### What the exercise asks:
Output nothing but the lines from the beginning of the listing below through the line containing "film in prima tv sabato 30 maggio 2026", exactly as they stand, without pictures.

### Records for the exercise:
▼

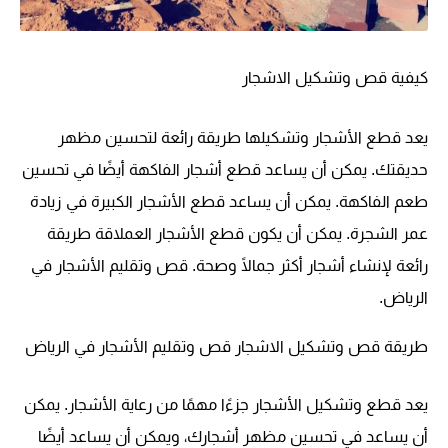
كيفية قص وتشكيل الاشجار
يعد قطع الأشجار وتشكيلها طريقة رائعة لتحسين مظهر
حديقتك. يمكن أن يساعد قطع أشجار الفاكهة أيضًا في تحسين
طعم الفاكهة. يمكن أن يساعد قطع الأشجار الكبيرة في زيادة
عمر الشجرة. يمكن أن يكون قطع الأشجار العملاقة طريقة
رائعة لإنشاء أشجار أكثر جمالًا وصحة. قص وتقليم الأشجار في
الرياض.
طريقة قص وتشكيل الاشجار قص وتقليم الأشجار في الرياض
يعد قطع وتشكيل الأشجار جزءًا مهمًا من رعاية الأشجار. يمكن
أن يساعد في تحسين مظهر أشجارك، ويمكن أن يساعد أيضًا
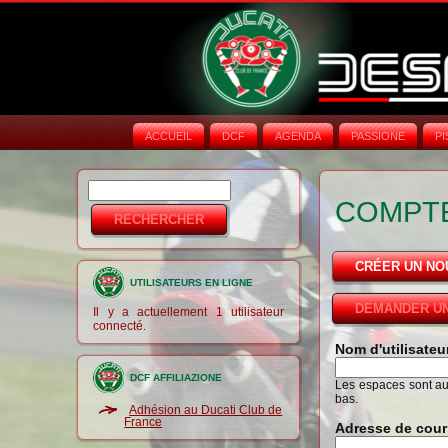
ACCUEIL
DCF
AGENDA
PASSIONE
PI
Rechercher
Formulaire de
COMPTE
recherche
CRÉER UN N
UTILISATEURS EN LIGNE
DEMANDER UN
Il y a actuellement 1 utilisateur
connecté.
Nom d'utilisate
DCF AFFILIAZIONE
Les espaces sont auto
bas.
Adhésion au Ducati Club de
France
Adresse de cour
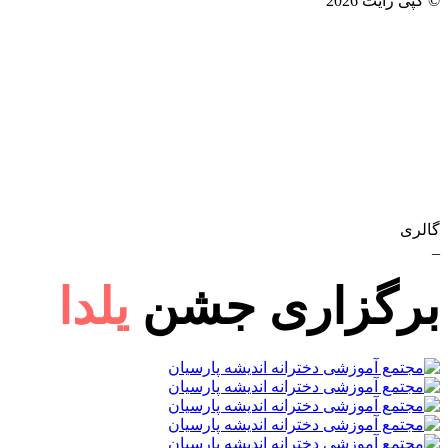
© کپی رایت 2026
گالری
_
برگزاری جشن
یلدا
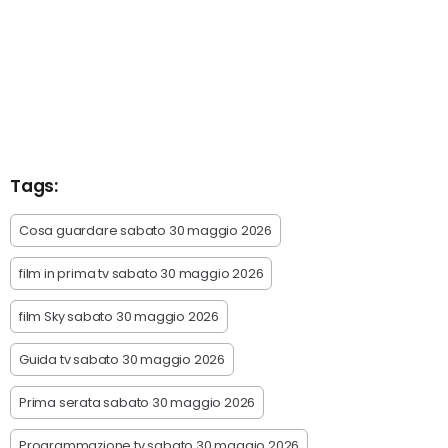
Tags:
Cosa guardare sabato 30 maggio 2026
film in prima tv sabato 30 maggio 2026
film Sky sabato 30 maggio 2026
Guida tv sabato 30 maggio 2026
Prima serata sabato 30 maggio 2026
Programmazione tv sabato 30 maggio 2026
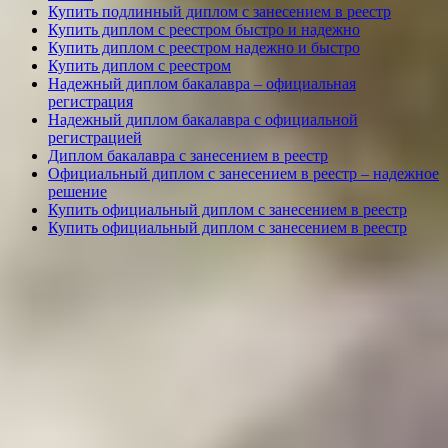
Купить подлинный диплом с занесением в реестр
Купить диплом с реестром быстро и надежно
Купить диплом с реестром надежно и быстро
Купить диплом с реестром
Надежный диплом бакалавра – официальная
регистрация
Надежный диплом бакалавра с официальной
регистрацией
Диплом бакалавра с занесением в реестр
Официальный диплом с занесением в реестр – надежное
решение
Купить официальный диплом с занесением в реестр
Купить официальный диплом с занесением в реестр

▲

### Solution to the problem:
كيفية قص وتشكيل الاشجار
يعد قطع الأشجار وتشكيلها طريقة رائعة لتحسين مظهر
حديقتك. يمكن أن يساعد قطع أشجار الفاكهة أيضًا في تحسين
طعم الفاكهة. يمكن أن يساعد قطع الأشجار الكبيرة في زيادة
عمر الشجرة. يمكن أن يكون قطع الأشجار العملاقة طريقة
رائعة لإنشاء أشجار أكثر جمالًا وصحة. قص وتقليم الأشجار في
الرياض.
طريقة قص وتشكيل الاشجار قص وتقليم الأشجار في الرياض
يعد قطع وتشكيل الأشجار جزءًا مهمًا من رعاية الأشجار. يمكن
أن يساعد في تحسين مظهر أشجارك، ويمكن أن يساعد أيضًا
ACCUEIL
DCF
AGENDA
PASSIONE
PI
Rechercher
Formulaire de
COMPTE
recherche
CRÉER UN N
UTILISATEURS EN LIGNE
DEMANDER UN
Il y a actuellement 1 utilisateur
connecté.
Nom d'utilisate
DCF AFFILIAZIONE
Les espaces sont auto
bas.
Adhésion au Ducati Club de
France
Adresse de cour
© کپی رایت 2026
گالری
_
برگزاری جشن
یلدا
Tags:
Cosa guardare sabato 30 maggio 2026
film in prima tv sabato 30 maggio 2026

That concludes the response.